■ Excerpted data ■
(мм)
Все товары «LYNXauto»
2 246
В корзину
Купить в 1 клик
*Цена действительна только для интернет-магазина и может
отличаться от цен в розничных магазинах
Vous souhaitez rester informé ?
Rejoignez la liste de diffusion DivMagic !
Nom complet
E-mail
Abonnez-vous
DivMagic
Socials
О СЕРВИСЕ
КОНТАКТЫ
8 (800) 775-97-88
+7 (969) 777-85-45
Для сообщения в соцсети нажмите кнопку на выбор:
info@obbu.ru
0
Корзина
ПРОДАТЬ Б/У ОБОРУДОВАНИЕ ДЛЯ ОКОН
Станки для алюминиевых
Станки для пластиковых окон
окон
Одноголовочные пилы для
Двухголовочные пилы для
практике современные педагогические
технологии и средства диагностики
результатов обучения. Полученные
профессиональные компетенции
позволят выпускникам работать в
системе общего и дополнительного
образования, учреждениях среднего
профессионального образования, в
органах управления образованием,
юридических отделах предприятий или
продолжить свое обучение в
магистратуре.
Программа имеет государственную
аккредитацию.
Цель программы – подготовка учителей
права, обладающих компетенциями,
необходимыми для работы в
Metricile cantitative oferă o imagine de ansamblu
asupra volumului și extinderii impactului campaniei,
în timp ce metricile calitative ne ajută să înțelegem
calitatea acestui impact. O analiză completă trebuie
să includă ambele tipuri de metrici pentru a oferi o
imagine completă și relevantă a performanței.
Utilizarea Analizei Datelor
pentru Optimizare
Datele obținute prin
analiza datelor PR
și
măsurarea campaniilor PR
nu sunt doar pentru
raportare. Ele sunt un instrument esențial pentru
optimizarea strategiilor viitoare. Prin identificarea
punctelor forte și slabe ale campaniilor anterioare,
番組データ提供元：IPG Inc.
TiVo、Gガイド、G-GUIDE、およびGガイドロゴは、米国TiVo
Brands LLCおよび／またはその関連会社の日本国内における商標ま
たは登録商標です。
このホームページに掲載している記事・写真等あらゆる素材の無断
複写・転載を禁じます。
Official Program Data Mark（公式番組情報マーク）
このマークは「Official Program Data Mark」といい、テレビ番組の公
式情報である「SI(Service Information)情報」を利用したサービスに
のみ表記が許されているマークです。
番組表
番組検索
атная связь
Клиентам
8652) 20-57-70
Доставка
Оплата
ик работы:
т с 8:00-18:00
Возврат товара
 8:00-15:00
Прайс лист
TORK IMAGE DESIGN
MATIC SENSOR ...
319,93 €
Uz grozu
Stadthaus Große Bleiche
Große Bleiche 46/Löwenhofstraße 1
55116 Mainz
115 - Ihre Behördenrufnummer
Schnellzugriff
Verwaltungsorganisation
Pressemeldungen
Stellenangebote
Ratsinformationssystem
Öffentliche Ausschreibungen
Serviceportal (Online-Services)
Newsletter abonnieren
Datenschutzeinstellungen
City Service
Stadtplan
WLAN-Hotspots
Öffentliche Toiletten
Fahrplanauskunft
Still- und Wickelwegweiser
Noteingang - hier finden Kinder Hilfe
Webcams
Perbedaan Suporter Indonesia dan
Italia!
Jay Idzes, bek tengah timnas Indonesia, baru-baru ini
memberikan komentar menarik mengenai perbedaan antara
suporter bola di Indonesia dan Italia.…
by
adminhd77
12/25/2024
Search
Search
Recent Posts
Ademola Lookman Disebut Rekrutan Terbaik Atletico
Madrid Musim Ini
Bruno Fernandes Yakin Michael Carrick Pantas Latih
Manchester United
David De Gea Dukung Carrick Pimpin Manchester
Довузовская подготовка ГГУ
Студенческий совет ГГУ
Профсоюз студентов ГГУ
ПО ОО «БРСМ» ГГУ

■ Task requirements ■
Rewrite the data from its start through the line containing "практике современные педагогические", replacing "Станки" with "Машины" and leaving everything else as it is.

■ Task answer ■
(мм)
Все товары «LYNXauto»
2 246
В корзину
Купить в 1 клик
*Цена действительна только для интернет-магазина и может
отличаться от цен в розничных магазинах
Vous souhaitez rester informé ?
Rejoignez la liste de diffusion DivMagic !
Nom complet
E-mail
Abonnez-vous
DivMagic
Socials
О СЕРВИСЕ
КОНТАКТЫ
8 (800) 775-97-88
+7 (969) 777-85-45
Для сообщения в соцсети нажмите кнопку на выбор:
info@obbu.ru
0
Корзина
ПРОДАТЬ Б/У ОБОРУДОВАНИЕ ДЛЯ ОКОН
Машины для алюминиевых
Машины для пластиковых окон
окон
Одноголовочные пилы для
Двухголовочные пилы для
практике современные педагогические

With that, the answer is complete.